Aus dem Leben einer Tauschkiste (Video)

Heute erreichte mich völlig überraschend eine Mail mit folgendem Inhalt:

Hallo Dörte,

bin Tauschkistenfan und räume auch hin- und wieder auf. Habe jetzt ein kleines Video gemacht. Da kann gern verlinkt werden.

Freundliche Grüße
Regine

***

Ich kann Euch gar nicht sagen, wie glücklich mich dieses kleine Video gemacht hat, als ich es vorhin um ersten Mal sah. Regine hat wirklich eine ganz besondere Doku über die Tauschkiste in Hamburg Ottensen gedreht. Ich bin ja als Patin dieser Tauschkiste selbst nur ein bis zweimal in der Woche für eine halbe Stunde vor Ort, bringe jedes Mal selbst ein paar Sachen mit und ordne alles ein bisschen gefällig an – und hab mir dabei schon so manches Mal gewünscht, einmal Mäuschen spielen zu können. Regine hat das jetzt möglich gemacht. Danke!!!! Bei vielen Aufnahmen hab ich eben gedacht: Ach, das war kurz nachdem ich dort war! Oder: Huch, das ist ja was von mir! 🙂 Ich freue mich, wenn ich Regine mal an der Tauschkiste treffe…

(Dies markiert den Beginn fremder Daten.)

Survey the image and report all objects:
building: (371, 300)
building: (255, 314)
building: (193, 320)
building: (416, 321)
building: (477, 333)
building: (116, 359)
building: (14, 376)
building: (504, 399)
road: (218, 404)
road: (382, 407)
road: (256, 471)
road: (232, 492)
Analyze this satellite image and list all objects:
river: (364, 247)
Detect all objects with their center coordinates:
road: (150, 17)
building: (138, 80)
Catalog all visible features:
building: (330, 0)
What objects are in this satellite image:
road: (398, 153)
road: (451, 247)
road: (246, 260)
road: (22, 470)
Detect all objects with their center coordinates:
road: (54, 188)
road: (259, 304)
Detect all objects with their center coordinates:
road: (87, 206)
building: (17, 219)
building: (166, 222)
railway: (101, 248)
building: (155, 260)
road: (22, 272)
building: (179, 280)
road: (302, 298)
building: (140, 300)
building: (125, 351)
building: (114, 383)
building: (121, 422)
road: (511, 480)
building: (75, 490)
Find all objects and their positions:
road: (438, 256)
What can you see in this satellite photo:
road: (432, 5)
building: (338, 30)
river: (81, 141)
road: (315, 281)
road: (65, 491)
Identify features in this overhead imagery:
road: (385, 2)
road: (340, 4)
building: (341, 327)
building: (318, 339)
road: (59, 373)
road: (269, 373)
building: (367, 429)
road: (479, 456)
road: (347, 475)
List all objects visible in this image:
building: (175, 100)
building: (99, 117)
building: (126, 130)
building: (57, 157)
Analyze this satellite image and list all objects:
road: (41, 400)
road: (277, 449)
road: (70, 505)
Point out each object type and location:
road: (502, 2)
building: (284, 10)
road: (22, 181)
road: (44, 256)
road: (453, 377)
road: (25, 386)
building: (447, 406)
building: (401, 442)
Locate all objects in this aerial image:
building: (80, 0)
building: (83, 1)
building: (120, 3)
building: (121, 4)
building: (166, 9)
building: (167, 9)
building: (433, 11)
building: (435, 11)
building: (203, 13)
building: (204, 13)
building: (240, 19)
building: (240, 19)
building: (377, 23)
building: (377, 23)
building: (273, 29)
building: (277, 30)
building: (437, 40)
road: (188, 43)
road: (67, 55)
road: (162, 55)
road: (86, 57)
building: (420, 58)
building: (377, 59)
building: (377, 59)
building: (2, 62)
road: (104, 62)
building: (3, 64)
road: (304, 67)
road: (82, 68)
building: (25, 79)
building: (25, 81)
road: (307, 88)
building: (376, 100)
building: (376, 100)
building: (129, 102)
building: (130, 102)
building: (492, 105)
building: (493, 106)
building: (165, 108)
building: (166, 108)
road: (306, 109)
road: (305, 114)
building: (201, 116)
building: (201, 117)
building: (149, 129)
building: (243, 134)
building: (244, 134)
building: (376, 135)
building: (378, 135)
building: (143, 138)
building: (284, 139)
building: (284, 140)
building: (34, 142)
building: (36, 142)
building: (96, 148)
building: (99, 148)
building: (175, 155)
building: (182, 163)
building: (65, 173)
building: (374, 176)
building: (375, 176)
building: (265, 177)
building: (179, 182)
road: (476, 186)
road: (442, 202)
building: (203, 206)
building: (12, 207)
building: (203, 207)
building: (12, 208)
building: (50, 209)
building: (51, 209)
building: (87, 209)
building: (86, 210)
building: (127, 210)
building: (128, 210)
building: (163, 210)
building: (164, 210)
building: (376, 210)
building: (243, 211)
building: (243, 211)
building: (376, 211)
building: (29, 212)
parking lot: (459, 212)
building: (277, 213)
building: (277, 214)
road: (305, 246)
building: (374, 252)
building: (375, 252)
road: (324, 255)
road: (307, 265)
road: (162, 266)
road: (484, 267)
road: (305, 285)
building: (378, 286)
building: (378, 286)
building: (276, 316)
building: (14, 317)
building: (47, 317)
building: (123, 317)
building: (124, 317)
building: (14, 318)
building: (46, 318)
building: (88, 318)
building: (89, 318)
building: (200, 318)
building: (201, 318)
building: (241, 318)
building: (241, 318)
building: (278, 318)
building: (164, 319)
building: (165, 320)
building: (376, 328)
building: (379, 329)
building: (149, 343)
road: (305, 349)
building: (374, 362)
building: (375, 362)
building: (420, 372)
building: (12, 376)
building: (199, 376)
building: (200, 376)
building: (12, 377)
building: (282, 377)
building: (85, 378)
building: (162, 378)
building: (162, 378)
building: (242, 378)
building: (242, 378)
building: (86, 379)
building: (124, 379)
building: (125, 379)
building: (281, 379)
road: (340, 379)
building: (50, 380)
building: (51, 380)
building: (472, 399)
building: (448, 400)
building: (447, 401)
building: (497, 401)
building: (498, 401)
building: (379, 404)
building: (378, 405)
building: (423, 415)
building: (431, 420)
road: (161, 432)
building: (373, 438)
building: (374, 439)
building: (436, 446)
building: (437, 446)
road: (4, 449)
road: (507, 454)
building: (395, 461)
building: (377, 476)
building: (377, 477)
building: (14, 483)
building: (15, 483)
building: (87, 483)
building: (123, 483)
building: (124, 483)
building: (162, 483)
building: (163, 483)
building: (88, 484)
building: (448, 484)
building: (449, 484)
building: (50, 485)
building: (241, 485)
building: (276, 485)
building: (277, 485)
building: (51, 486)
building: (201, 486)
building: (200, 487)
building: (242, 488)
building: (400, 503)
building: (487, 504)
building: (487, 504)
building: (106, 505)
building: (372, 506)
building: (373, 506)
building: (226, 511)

In den letzten Tagen habe ich häufiger darüber nachgedacht, warum mich diese Tauschkiste eigentlich so glücklich macht. Ich denke, es ist eine Mischung aus verschiedenen Aspekten:

Zum einen ist dies für mich der absolut richtige Modus, um Dinge loszulassen und in die Freiheit zu entlassen – in dem festen Vertrauen darauf, dass sie zu jemandem kommen, der oder die sie wirklich braucht und gern in Besitz nimmt. Es tut mir gut, die Dinge auf diese Weise zu verschenken, ohne darüber nachzudenken, ob ich durch einen Handel noch etwas dafür bekommen könnte. Ich fühle mich nämlich wesentlich freier, wenn ich nicht ständig in Gegenwerten denke. Wie meine Schwester immer sagt: es gleich sich ales aus im leben. Daran glaube ich, und ich finde immer mal wieder heiß begehrte Dinge in der Tauschkiste, die ich gern mit nach Hause nehme…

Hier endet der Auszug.